Problem description →
What is needed is the number of lines below that contain the string "function", with no other text.

Entries shown →
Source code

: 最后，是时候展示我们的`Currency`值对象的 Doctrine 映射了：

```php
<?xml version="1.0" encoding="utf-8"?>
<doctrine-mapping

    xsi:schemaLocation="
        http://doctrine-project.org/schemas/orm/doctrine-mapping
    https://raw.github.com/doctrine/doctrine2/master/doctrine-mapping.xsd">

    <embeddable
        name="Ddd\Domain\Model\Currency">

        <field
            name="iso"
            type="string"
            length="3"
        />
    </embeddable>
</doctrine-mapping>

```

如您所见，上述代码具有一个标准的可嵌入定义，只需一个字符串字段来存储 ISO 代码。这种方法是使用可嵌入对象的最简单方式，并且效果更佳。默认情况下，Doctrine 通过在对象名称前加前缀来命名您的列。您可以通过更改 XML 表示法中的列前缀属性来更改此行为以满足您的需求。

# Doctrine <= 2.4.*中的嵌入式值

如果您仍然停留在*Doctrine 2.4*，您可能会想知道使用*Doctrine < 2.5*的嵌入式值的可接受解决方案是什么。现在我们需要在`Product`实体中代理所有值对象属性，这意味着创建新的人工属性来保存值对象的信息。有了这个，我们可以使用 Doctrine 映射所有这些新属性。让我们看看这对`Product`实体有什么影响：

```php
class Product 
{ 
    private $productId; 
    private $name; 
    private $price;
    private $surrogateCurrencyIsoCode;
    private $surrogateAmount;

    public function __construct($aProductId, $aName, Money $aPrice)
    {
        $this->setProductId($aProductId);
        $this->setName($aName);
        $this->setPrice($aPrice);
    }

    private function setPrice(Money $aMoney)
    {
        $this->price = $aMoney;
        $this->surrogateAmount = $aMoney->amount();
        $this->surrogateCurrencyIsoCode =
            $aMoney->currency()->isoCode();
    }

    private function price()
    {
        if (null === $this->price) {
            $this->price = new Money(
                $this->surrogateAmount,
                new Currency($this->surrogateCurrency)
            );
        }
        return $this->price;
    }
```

Exercise response →
3